» **WHAT IS BEING ASKED**
Repeat the rows word for word, starting at the one that contains "211: (474, 295)" and ending with the last row, including both ends. Leave the pictures out of your answer.

» **DATASET**
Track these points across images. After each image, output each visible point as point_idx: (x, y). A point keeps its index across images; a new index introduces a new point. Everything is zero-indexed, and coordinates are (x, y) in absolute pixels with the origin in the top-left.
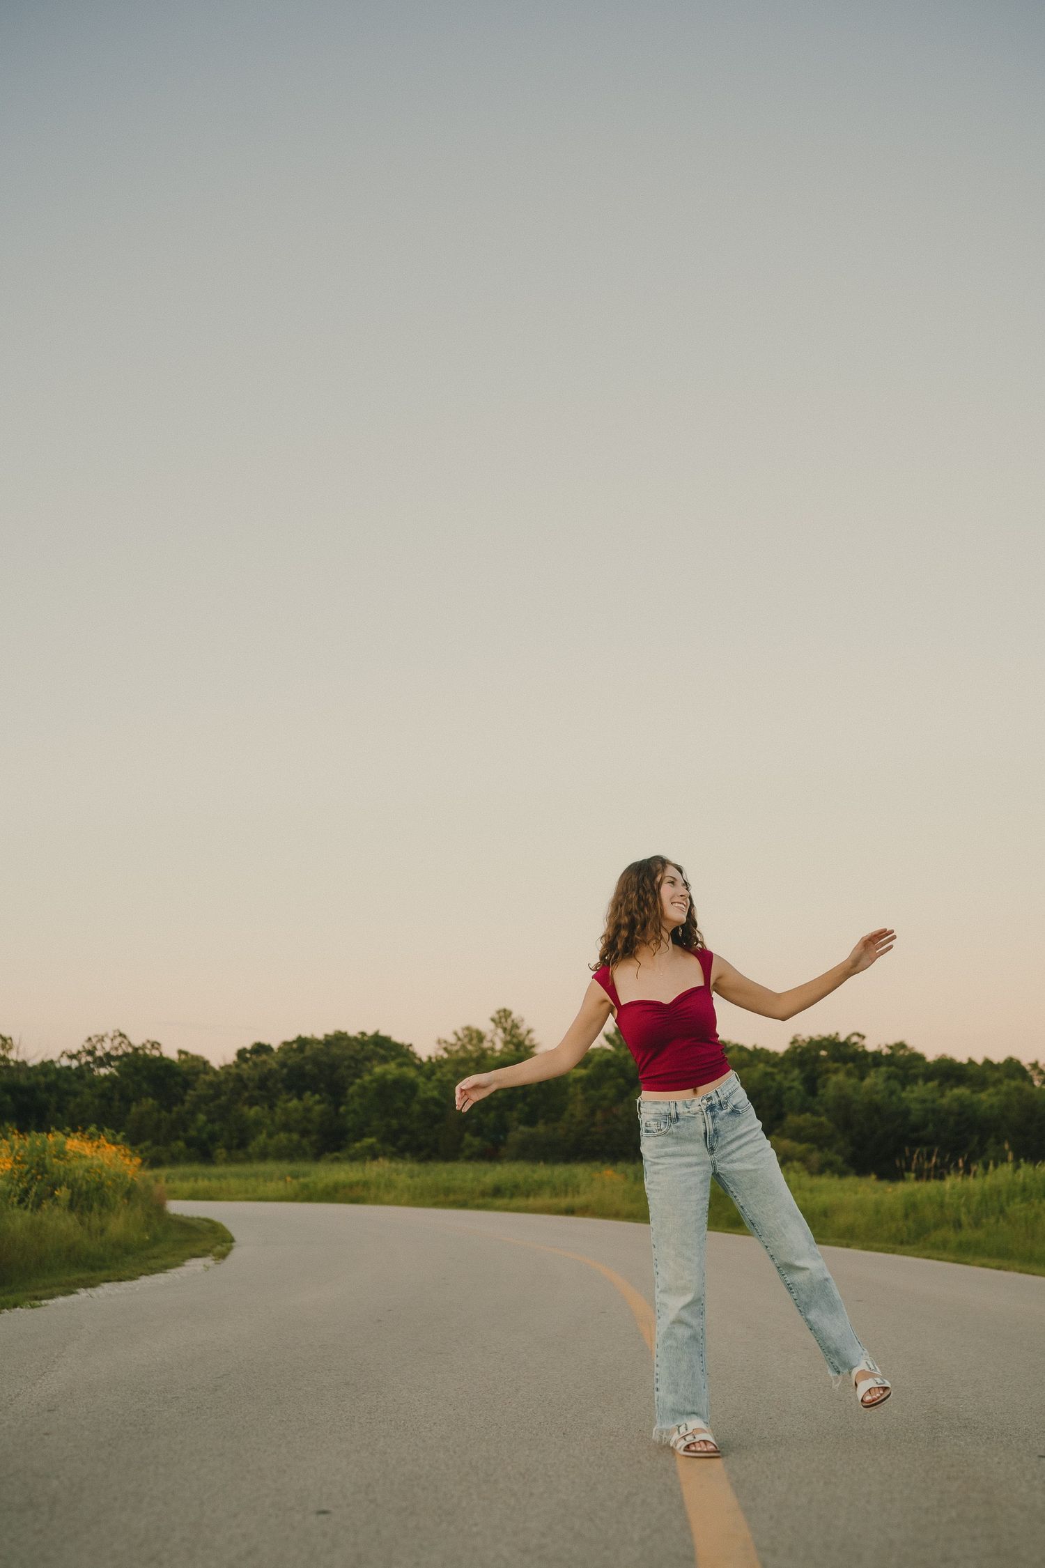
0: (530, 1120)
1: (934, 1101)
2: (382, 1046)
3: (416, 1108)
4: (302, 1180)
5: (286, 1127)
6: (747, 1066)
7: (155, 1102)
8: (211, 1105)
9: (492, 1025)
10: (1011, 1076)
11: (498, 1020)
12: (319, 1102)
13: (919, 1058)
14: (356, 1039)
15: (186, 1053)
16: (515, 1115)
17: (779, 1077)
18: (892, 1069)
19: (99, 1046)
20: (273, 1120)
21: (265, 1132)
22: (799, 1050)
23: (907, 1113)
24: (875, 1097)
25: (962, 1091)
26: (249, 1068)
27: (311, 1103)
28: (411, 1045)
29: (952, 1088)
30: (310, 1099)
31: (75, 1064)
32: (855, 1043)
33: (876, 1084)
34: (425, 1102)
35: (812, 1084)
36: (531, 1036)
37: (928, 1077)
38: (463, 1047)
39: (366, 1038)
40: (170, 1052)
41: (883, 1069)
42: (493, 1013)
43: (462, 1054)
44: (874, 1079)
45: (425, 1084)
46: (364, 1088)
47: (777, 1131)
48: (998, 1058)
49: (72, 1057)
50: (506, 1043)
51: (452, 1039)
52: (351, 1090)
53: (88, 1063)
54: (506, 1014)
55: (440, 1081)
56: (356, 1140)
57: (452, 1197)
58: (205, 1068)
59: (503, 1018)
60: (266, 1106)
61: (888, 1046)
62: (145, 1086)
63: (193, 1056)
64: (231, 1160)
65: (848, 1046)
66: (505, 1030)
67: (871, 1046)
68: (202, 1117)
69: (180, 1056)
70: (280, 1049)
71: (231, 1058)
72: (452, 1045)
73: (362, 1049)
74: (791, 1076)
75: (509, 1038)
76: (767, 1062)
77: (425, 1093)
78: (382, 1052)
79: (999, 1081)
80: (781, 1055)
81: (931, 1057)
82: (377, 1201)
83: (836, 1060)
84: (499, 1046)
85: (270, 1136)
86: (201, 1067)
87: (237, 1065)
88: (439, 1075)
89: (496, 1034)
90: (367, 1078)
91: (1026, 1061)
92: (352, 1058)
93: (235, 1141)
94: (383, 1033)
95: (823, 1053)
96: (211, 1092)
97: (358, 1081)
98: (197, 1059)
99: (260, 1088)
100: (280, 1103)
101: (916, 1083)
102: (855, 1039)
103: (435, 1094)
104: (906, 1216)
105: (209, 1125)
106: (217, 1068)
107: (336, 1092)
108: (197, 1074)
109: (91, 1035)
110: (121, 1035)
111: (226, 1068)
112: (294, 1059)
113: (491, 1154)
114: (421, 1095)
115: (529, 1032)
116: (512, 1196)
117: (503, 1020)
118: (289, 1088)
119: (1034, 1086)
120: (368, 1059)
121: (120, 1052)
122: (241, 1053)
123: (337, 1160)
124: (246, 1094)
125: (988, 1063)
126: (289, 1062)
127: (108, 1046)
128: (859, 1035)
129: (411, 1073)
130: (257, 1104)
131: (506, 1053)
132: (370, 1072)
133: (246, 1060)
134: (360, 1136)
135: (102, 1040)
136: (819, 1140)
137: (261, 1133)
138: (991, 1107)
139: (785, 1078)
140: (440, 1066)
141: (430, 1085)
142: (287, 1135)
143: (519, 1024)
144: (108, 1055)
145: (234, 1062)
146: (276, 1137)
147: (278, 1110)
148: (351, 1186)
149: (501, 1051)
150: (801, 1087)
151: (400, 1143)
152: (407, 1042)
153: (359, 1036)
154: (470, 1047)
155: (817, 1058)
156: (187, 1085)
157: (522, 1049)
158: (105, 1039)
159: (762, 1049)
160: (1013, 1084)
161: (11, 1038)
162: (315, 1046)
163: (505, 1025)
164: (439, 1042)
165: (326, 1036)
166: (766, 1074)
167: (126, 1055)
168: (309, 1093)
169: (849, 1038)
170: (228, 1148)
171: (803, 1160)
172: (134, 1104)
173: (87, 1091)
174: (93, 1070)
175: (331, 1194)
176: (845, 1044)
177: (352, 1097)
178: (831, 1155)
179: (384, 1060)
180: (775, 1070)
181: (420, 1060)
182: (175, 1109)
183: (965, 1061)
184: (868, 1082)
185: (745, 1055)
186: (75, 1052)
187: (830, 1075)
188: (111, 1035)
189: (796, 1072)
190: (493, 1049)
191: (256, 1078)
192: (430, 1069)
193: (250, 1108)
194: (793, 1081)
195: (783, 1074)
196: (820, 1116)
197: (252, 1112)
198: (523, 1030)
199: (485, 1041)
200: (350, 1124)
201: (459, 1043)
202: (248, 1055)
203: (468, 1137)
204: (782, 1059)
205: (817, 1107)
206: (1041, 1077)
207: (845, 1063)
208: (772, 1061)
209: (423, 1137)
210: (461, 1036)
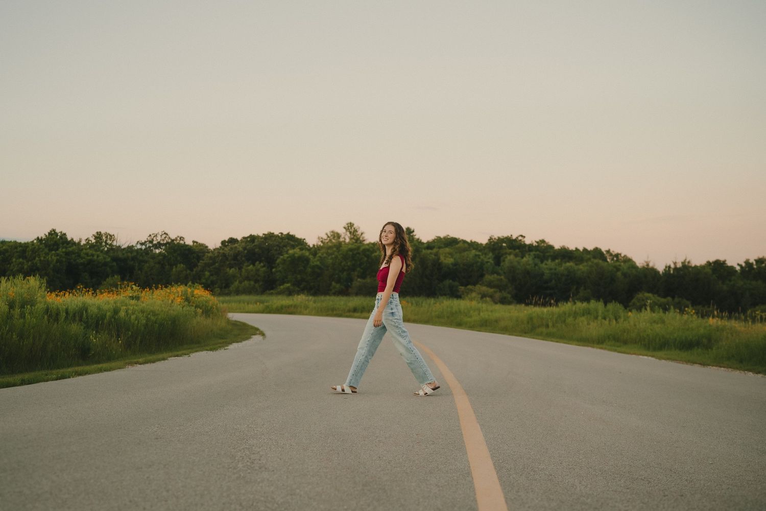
0: (363, 276)
2: (291, 240)
3: (309, 270)
4: (266, 304)
5: (248, 278)
6: (467, 250)
7: (185, 266)
8: (211, 267)
9: (344, 231)
10: (595, 257)
11: (347, 228)
13: (551, 247)
14: (277, 236)
15: (197, 243)
16: (356, 273)
17: (482, 257)
18: (538, 253)
19: (155, 239)
20: (241, 275)
21: (238, 280)
22: (492, 243)
23: (543, 274)
24: (528, 267)
25: (570, 264)
26: (228, 250)
27: (259, 267)
29: (565, 263)
30: (258, 265)
31: (144, 247)
32: (521, 240)
33: (528, 261)
34: (313, 268)
35: (498, 260)
36: (363, 235)
37: (555, 257)
38: (330, 240)
39: (283, 236)
40: (189, 242)
41: (532, 253)
43: (330, 244)
44: (528, 259)
45: (313, 259)
46: (284, 260)
47: (480, 283)
48: (590, 248)
49: (142, 244)
50: (351, 239)
51: (325, 237)
52: (278, 261)
53: (150, 247)
54: (351, 225)
55: (320, 257)
56: (280, 285)
57: (335, 312)
58: (206, 250)
59: (350, 227)
60: (237, 268)
61: (536, 242)
62: (179, 258)
63: (200, 244)
64: (222, 294)
65: (517, 241)
66: (350, 233)
67: (528, 241)
68: (207, 273)
69: (193, 244)
70: (242, 241)
71: (219, 245)
72: (325, 240)
73: (283, 242)
74: (488, 257)
75: (352, 237)
76: (476, 249)
77: (313, 263)
78: (292, 243)
79: (589, 259)
80: (484, 245)
81: (557, 246)
82: (300, 313)
83: (510, 249)
84: (347, 240)
85: (240, 282)
86: (204, 249)
87: (222, 249)
88: (318, 254)
89: (346, 235)
90: (286, 256)
91: (604, 249)
92: (278, 245)
93: (224, 285)
94: (291, 233)
95: (504, 245)
96: (211, 261)
97: (281, 257)
98: (202, 245)
99: (234, 260)
100: (244, 267)
101: (548, 261)
102: (520, 238)
103: (318, 263)
104: (528, 323)
105: (211, 277)
106: (212, 250)
107: (270, 262)
108: (203, 253)
109: (151, 234)
110: (165, 233)
111: (216, 250)
112: (250, 246)
113: (344, 292)
114: (311, 263)
115: (362, 234)
116: (362, 312)
117: (350, 228)
118: (248, 260)
119: (607, 262)
120: (285, 246)
121: (165, 242)
122: (223, 243)
123: (272, 294)
124: (228, 263)
125: (585, 250)
126: (248, 247)
127: (159, 238)
128: (522, 236)
129: (307, 254)
130: (233, 267)
131: (352, 244)
132: (287, 252)
133: (226, 246)
134: (283, 283)
135: (156, 236)
136: (500, 287)
137: (236, 281)
138: (584, 272)
139: (485, 257)
140: (319, 250)
141: (316, 259)
142: (248, 282)
143: (358, 230)
144: (159, 243)
145: (220, 247)
146: (243, 283)
147: (243, 270)
148: (289, 307)
149: (349, 243)
150: (493, 262)
151: (302, 286)
152: (303, 238)
153: (280, 235)
154: (333, 241)
155: (501, 247)
156: (199, 258)
157: (359, 242)
158: (158, 236)
159: (475, 242)
160: (596, 261)
161: (113, 235)
162: (260, 240)
163: (351, 230)
164: (319, 238)
165: (264, 234)
166: (476, 255)
167: (168, 243)
168: (258, 262)
169: (517, 238)
170: (221, 288)
171: (491, 297)
172: (174, 267)
173: (151, 260)
174: (152, 250)
175: (280, 310)
176: (515, 240)
177: (278, 265)
178: (505, 294)
179: (293, 247)
180: (480, 254)
181: (309, 246)
182: (194, 270)
183: (574, 249)
184: (525, 259)
185: (466, 245)
186: (143, 241)
187: (507, 255)
188: (160, 234)
189: (491, 254)
190: (344, 242)
191: (232, 255)
192: (315, 250)
193: (230, 269)
194: (489, 258)
195: (484, 255)
196: (500, 276)
197: (231, 271)
198: (359, 233)
199: (341, 238)
200: (278, 277)
201: (328, 239)
202: (227, 244)
203: (333, 283)
204: (484, 247)
205: (500, 271)
206: (611, 257)
207: (515, 250)
208: (479, 249)
209: (312, 284)
210: (329, 235)
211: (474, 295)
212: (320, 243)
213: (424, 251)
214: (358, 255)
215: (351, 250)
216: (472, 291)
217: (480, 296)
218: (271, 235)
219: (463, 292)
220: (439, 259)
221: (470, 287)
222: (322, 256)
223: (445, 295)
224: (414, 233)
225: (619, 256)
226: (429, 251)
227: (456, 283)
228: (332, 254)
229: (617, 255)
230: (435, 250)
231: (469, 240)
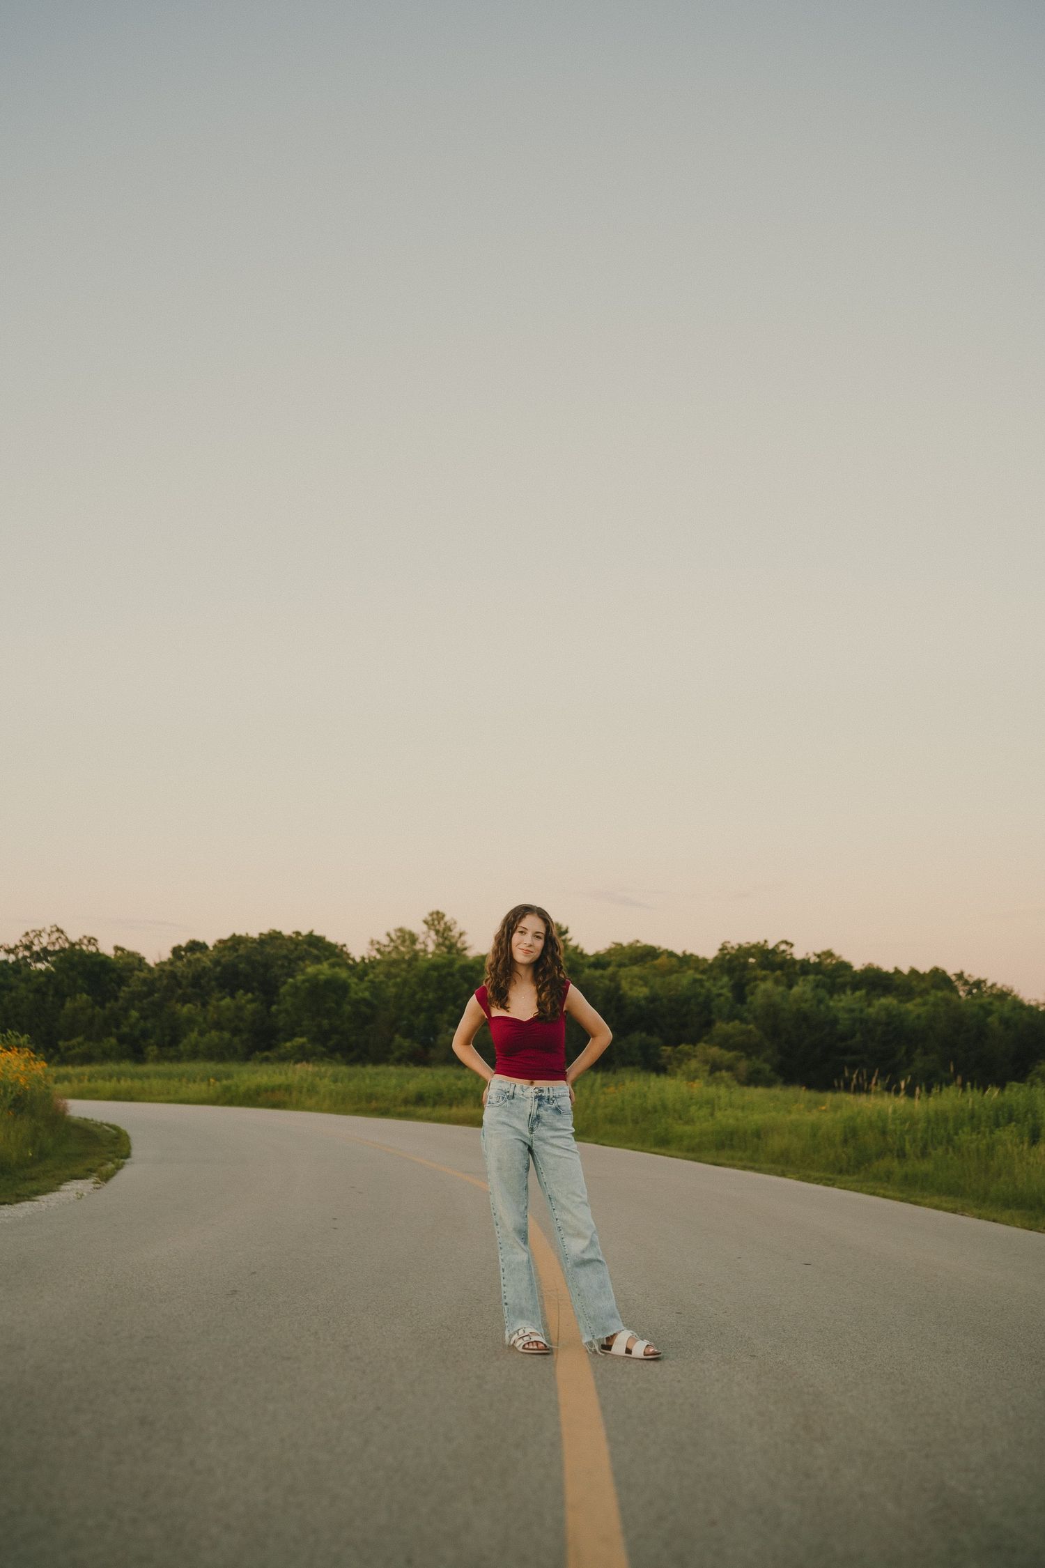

» **RESPONSE TO THE TASK**
211: (474, 295)
212: (320, 243)
213: (424, 251)
214: (358, 255)
215: (351, 250)
216: (472, 291)
217: (480, 296)
218: (271, 235)
219: (463, 292)
220: (439, 259)
221: (470, 287)
222: (322, 256)
223: (445, 295)
224: (414, 233)
225: (619, 256)
226: (429, 251)
227: (456, 283)
228: (332, 254)
229: (617, 255)
230: (435, 250)
231: (469, 240)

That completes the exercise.